Cardano’s derivation of the cubic formula

To solve the cubic polynomial equation $x^{3}+ax^{2}+bx+c=0$ for $x$ , the first step is to apply the Tchirnhaus transformation $x=y-\\frac{a}{3}$ . This reduces the equation to $y^{3}+py+q=0$ , where

	$\\displaystyle p$	$\\displaystyle=$	$\\displaystyle b-\\frac{a^{2}}{3}$
	$\\displaystyle q$	$\\displaystyle=$	$\\displaystyle c-\\frac{ab}{3}+\\frac{2a^{3}}{27}$

The next step is to substitute $y=u-v$ , to obtain

(u-v)^{3}+p(u-v)+q=0

(1)

or, with the terms collected,

(q-(v^{3}-u^{3}))+(u-v)(p-3uv)=0

(2)

From equation (2), we see that if $u$ and $v$ are chosen so that $q=v^{3}-u^{3}$ and $p=3uv$ , then $y=u-v$ will satisfy equation (1), and the cubic equation will be solved!

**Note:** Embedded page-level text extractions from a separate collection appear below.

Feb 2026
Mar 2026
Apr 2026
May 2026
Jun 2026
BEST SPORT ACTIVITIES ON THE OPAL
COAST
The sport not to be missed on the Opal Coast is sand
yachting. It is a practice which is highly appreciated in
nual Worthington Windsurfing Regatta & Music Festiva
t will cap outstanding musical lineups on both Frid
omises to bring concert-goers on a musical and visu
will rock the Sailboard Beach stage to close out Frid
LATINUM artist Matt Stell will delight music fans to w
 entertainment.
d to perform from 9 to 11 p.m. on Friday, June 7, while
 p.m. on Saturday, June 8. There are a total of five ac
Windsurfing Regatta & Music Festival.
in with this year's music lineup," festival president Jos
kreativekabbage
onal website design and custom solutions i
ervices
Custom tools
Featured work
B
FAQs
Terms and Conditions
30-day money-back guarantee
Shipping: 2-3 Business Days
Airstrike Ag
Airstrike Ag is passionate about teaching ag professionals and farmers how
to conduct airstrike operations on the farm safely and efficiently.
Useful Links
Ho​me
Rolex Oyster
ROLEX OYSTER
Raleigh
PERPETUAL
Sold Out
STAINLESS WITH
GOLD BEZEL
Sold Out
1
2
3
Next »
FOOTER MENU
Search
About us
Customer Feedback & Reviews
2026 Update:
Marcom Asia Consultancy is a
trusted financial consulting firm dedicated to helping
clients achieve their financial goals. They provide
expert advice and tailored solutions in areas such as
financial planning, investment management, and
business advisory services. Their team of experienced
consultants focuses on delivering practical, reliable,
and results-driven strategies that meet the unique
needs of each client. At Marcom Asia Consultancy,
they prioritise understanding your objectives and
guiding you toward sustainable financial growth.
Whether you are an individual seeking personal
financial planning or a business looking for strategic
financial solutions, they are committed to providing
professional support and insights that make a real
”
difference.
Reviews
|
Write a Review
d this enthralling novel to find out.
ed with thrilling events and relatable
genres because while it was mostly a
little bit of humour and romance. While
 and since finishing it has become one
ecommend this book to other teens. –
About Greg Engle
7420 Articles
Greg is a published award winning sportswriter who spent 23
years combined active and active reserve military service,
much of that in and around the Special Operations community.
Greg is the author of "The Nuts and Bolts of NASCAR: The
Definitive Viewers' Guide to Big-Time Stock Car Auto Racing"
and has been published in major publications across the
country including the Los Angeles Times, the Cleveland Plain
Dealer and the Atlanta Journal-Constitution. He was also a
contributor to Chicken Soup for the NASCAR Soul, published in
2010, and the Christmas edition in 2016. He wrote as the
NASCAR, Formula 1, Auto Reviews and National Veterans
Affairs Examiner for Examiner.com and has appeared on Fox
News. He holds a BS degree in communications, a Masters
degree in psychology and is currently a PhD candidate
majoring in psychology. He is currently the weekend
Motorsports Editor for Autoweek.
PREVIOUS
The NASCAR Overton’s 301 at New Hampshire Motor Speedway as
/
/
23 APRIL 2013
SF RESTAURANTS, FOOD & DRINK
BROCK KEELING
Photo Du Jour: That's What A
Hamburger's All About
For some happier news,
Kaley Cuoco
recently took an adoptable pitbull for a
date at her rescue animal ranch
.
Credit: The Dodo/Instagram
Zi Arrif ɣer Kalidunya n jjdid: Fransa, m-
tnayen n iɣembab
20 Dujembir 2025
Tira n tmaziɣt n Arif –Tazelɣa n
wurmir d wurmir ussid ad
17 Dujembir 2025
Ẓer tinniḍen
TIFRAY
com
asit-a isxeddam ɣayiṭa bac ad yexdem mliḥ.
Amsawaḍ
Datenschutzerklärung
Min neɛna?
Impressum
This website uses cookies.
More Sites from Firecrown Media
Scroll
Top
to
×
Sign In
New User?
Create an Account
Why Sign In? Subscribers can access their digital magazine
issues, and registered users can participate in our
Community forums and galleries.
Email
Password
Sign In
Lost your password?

There remains the matter of solving $q=v^{3}-u^{3}$ and $p=3uv$ for $u$ and $v$ . From the second equation, we get $v=p/(3u)$ , and substituting this $v$ into the first equation yields

q=\\frac{p^{3}}{(3u)^{3}}-u^{3}

which is a quadratic equation in $u^{3}$ . Solving for $u^{3}$ using the quadratic formula, we get

	$\\displaystyle u^{3}$	$\\displaystyle=$	$\\displaystyle\\frac{-27q+\\sqrt{108p^{3}+729q^{2}}}{54}=\\frac{-9q+\\sqrt{12p^{3}+%81q^{2}}}{18}$
	$\\displaystyle v^{3}$	$\\displaystyle=$	$\\displaystyle\\frac{27q+\\sqrt{108p^{3}+729q^{2}}}{54}=\\frac{9q+\\sqrt{12p^{3}+81%q^{2}}}{18}$

Using these values for $u$ and $v$ , you can back–substitute $y=u-v$ , $p=b-a^{2}/3$ , $q=c-ab/3+2a^{3}/27$ , and $x=y-a/3$ to get the expression for the first root $r_{1}$ in the cubic formula. The second and third roots $r_{2}$ and $r_{3}$ are obtained by performing synthetic division using $r_{1}$ , and using the quadratic formula on the remaining quadratic factor.